Spesso ci sono troppe chiacchiere e il business ha contribuito a far scemare la passione dei tifosi. Calciopoli ha distrutto l’arbitro e quando si superano passaggi difficili della vita o si peggiora o si migliora e credo che a me questo ha rafforzato. Non ho mai capito perché finì in quell’indagine e mi pare che ad oggi non sia cambiato niente, ci sono le solite polemiche.
Per quanto mi riguarda, ho sempre sbagliato in episodi difficili e l’uniformità nel campionato non può mai esserci perché ogni direttore di gara p diverso dall’altro e sono d’accordo con chi invece critica la non uniformità dello stesso arbitro nella stessa partita. Rizzoli è uno dei migliori esponenti della categoria e arbitrare oggi è più difficile perché il gioco è più veloce.

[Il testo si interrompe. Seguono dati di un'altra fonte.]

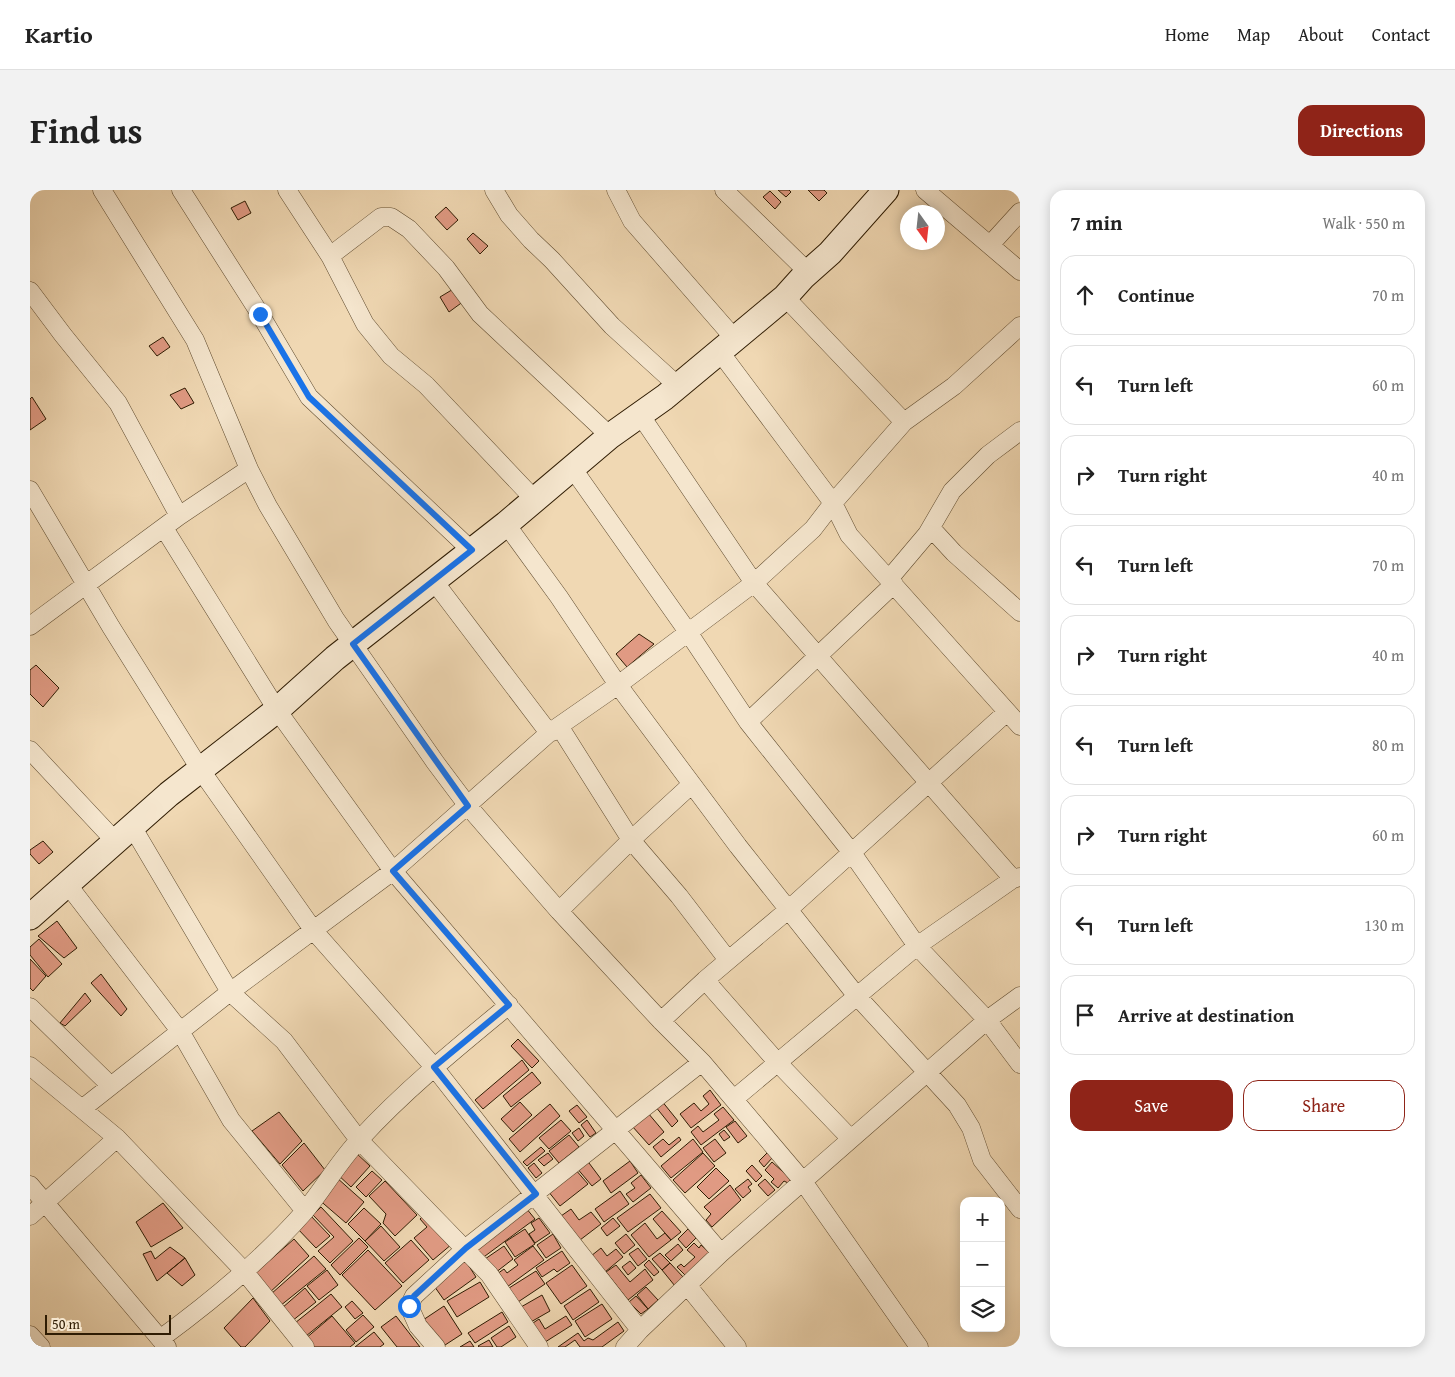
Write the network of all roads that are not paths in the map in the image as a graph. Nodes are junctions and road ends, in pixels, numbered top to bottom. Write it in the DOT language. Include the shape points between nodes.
graph roads {
  1 [pos="102,190"];
  2 [pos="181,190"];
  3 [pos="286,190"];
  4 [pos="494,190"];
  5 [pos="616,190"];
  6 [pos="724,190"];
  7 [pos="886,190"];
  8 [pos="925,190"];
  9 [pos="1020,212"];
  10 [pos="990,245"];
  11 [pos="330,256"];
  12 [pos="1020,271"];
  13 [pos="808,272"];
  14 [pos="30,291"];
  15 [pos="785,298"];
  16 [pos="1020,326"];
  17 [pos="727,345"];
  18 [pos="678,386"];
  19 [pos="641,416"];
  20 [pos="904,422"];
  21 [pos="1020,431"];
  22 [pos="610,436"];
  23 [pos="573,468"];
  24 [pos="249,470"];
  25 [pos="30,490"];
  26 [pos="534,499"];
  27 [pos="833,503"];
  28 [pos="179,516"];
  29 [pos="506,524"];
  30 [pos="164,528"];
  31 [pos="930,528"];
  32 [pos="472,550"];
  33 [pos="433,580"];
  34 [pos="892,582"];
  35 [pos="754,583"];
  36 [pos="88,586"];
  37 [pos="1020,612"];
  38 [pos="30,626"];
  39 [pos="688,632"];
  40 [pos="353,644"];
  41 [pos="820,656"];
  42 [pos="618,685"];
  43 [pos="277,710"];
  44 [pos="1007,712"];
  45 [pos="748,722"];
  46 [pos="1020,726"];
  47 [pos="549,733"];
  48 [pos="30,750"];
  49 [pos="200,770"];
  50 [pos="930,783"];
  51 [pos="691,785"];
  52 [pos="468,806"];
  53 [pos="125,835"];
  54 [pos="631,840"];
  55 [pos="852,853"];
  56 [pos="393,871"];
  57 [pos="1016,878"];
  58 [pos="68,885"];
  59 [pos="788,910"];
  60 [pos="559,911"];
  61 [pos="31,914"];
  62 [pos="314,932"];
  63 [pos="917,946"];
  64 [pos="728,960"];
  65 [pos="705,980"];
  66 [pos="230,992"];
  67 [pos="856,995"];
  68 [pos="1020,996"];
  69 [pos="509,1005"];
  70 [pos="30,1007"];
  71 [pos="987,1020"];
  72 [pos="661,1022"];
  73 [pos="180,1031"];
  74 [pos="702,1062"];
  75 [pos="778,1063"];
  76 [pos="1020,1064"];
  77 [pos="30,1066"];
  78 [pos="434,1067"];
  79 [pos="927,1070"];
  80 [pos="111,1086"];
  81 [pos="734,1099"];
  82 [pos="83,1108"];
  83 [pos="615,1130"];
  84 [pos="118,1138"];
  85 [pos="850,1138"];
  86 [pos="359,1140"];
  87 [pos="802,1180"];
  88 [pos="30,1185"];
  89 [pos="536,1194"];
  90 [pos="46,1202"];
  91 [pos="1020,1209"];
  92 [pos="305,1211"];
  93 [pos="30,1216"];
  94 [pos="466,1248"];
  95 [pos="721,1253"];
  96 [pos="244,1271"];
  97 [pos="687,1285"];
  98 [pos="640,1330"];
  99 [pos="30,1335"];
  100 [pos="164,1344"];
  101 [pos="41,1347"];
  102 [pos="305,1347"];
  103 [pos="436,1347"];
  104 [pos="539,1347"];
  105 [pos="625,1347"];
  106 [pos="737,1347"];
  107 [pos="919,1347"];
  1 -- 24 [label="street" via="195,340"];
  2 -- 32 [label="street" via="309,397"];
  3 -- 11 [label="street"];
  4 -- 18 [label="street" via="508,215 531,240 612,326"];
  5 -- 17 [label="street" via="632,221"];
  6 -- 13 [label="street"];
  7 -- 13 [label="street"];
  8 -- 10 [label="street"];
  9 -- 10 [label="street"];
  10 -- 12 [label="street"];
  11 -- 22 [label="street" via="381,217 391,217 409,230 446,268 480,314"];
  11 -- 26 [label="street" via="365,324 392,356 426,385"];
  13 -- 15 [label="street"];
  14 -- 28 [label="street" via="118,403"];
  15 -- 17 [label="street"];
  15 -- 20 [label="street"];
  16 -- 20 [label="street" via="954,386"];
  17 -- 18 [label="street"];
  17 -- 27 [label="street"];
  18 -- 19 [label="street"];
  19 -- 22 [label="street"];
  19 -- 35 [label="street"];
  20 -- 27 [label="street"];
  21 -- 31 [label="street" via="964,477"];
  22 -- 23 [label="street"];
  23 -- 26 [label="street"];
  23 -- 39 [label="street"];
  24 -- 28 [label="street"];
  24 -- 40 [label="street"];
  25 -- 36 [label="street"];
  26 -- 29 [label="street"];
  27 -- 34 [label="street" via="849,535"];
  27 -- 35 [label="street" via="813,529"];
  28 -- 30 [label="street"];
  29 -- 32 [label="street"];
  29 -- 42 [label="street"];
  30 -- 36 [label="street"];
  30 -- 43 [label="street"];
  31 -- 34 [label="street"];
  31 -- 37 [label="street"];
  32 -- 33 [label="street"];
  33 -- 40 [label="street"];
  33 -- 47 [label="street"];
  34 -- 41 [label="street"];
  34 -- 44 [label="street"];
  35 -- 39 [label="street"];
  35 -- 41 [label="street"];
  36 -- 38 [label="street"];
  36 -- 49 [label="street"];
  39 -- 42 [label="street"];
  39 -- 45 [label="street"];
  40 -- 43 [label="street"];
  40 -- 52 [label="street"];
  41 -- 45 [label="street"];
  41 -- 50 [label="street"];
  42 -- 47 [label="street"];
  42 -- 51 [label="street"];
  43 -- 49 [label="street"];
  43 -- 56 [label="street"];
  44 -- 46 [label="street"];
  44 -- 50 [label="street"];
  45 -- 55 [label="street"];
  47 -- 52 [label="street"];
  47 -- 54 [label="street" via="561,728"];
  48 -- 53 [label="street"];
  49 -- 53 [label="street"];
  49 -- 62 [label="street"];
  50 -- 55 [label="street"];
  50 -- 57 [label="street"];
  51 -- 54 [label="street"];
  51 -- 59 [label="street"];
  52 -- 56 [label="street"];
  52 -- 60 [label="street"];
  53 -- 58 [label="street"];
  53 -- 66 [label="street"];
  54 -- 60 [label="street"];
  54 -- 64 [label="street"];
  55 -- 59 [label="street"];
  55 -- 63 [label="street"];
  56 -- 62 [label="street"];
  56 -- 69 [label="street"];
  57 -- 63 [label="street"];
  58 -- 61 [label="street"];
  58 -- 73 [label="street"];
  59 -- 64 [label="street"];
  59 -- 67 [label="street"];
  60 -- 72 [label="street"];
  62 -- 66 [label="street"];
  62 -- 78 [label="street"];
  63 -- 67 [label="street"];
  63 -- 71 [label="street"];
  64 -- 65 [label="street"];
  65 -- 72 [label="street"];
  65 -- 75 [label="street"];
  66 -- 73 [label="street"];
  66 -- 86 [label="street" via="284,1041"];
  67 -- 75 [label="street"];
  67 -- 79 [label="street"];
  68 -- 71 [label="street"];
  69 -- 78 [label="street"];
  69 -- 83 [label="street"];
  70 -- 80 [label="street"];
  71 -- 76 [label="street"];
  71 -- 79 [label="street"];
  72 -- 74 [label="street"];
  73 -- 80 [label="street"];
  73 -- 92 [label="street" via="231,1120"];
  74 -- 81 [label="street"];
  74 -- 83 [label="street"];
  75 -- 81 [label="street"];
  75 -- 85 [label="street"];
  77 -- 82 [label="street"];
  78 -- 86 [label="street"];
  78 -- 89 [label="street"];
  79 -- 85 [label="street"];
  79 -- 91 [label="street" via="957,1105 971,1128 982,1160"];
  80 -- 82 [label="street"];
  81 -- 87 [label="street"];
  82 -- 84 [label="street"];
  83 -- 89 [label="street"];
  83 -- 95 [label="street"];
  84 -- 90 [label="street"];
  84 -- 96 [label="street"];
  85 -- 87 [label="street"];
  86 -- 92 [label="street"];
  86 -- 94 [label="street"];
  87 -- 95 [label="street"];
  87 -- 107 [label="street"];
  88 -- 90 [label="street"];
  89 -- 94 [label="street"];
  89 -- 98 [label="street"];
  90 -- 93 [label="street"];
  90 -- 100 [label="street"];
  92 -- 96 [label="street"];
  94 -- 103 [label="street" via="414,1296 409,1306 418,1326"];
  94 -- 104 [label="street" via="505,1294"];
  95 -- 97 [label="street"];
  96 -- 100 [label="street"];
  96 -- 102 [label="street"];
  97 -- 98 [label="street"];
  97 -- 106 [label="street"];
  98 -- 105 [label="street"];
  99 -- 101 [label="street"];
}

Se avessi saputo qualcosa, lo avrei denunciato. Di quello che ha detto Lucini, ne risponde Lucini, ma credo che Calciopoli abbia contribuito nel far scemare la fiducia nei confronti degli arbitri. Rocchi non sta vedendo più la Roma per cui il designatore credo debba riproporre arbitri anche con squadre con cui ha avuto dei problemi. All’estero è molto più semplice arbitrare, in Italia invece si arbitra di personalità più che di tecnica e Orsato in tal senso riconoscono in lui grande personalità e lo rispettano”.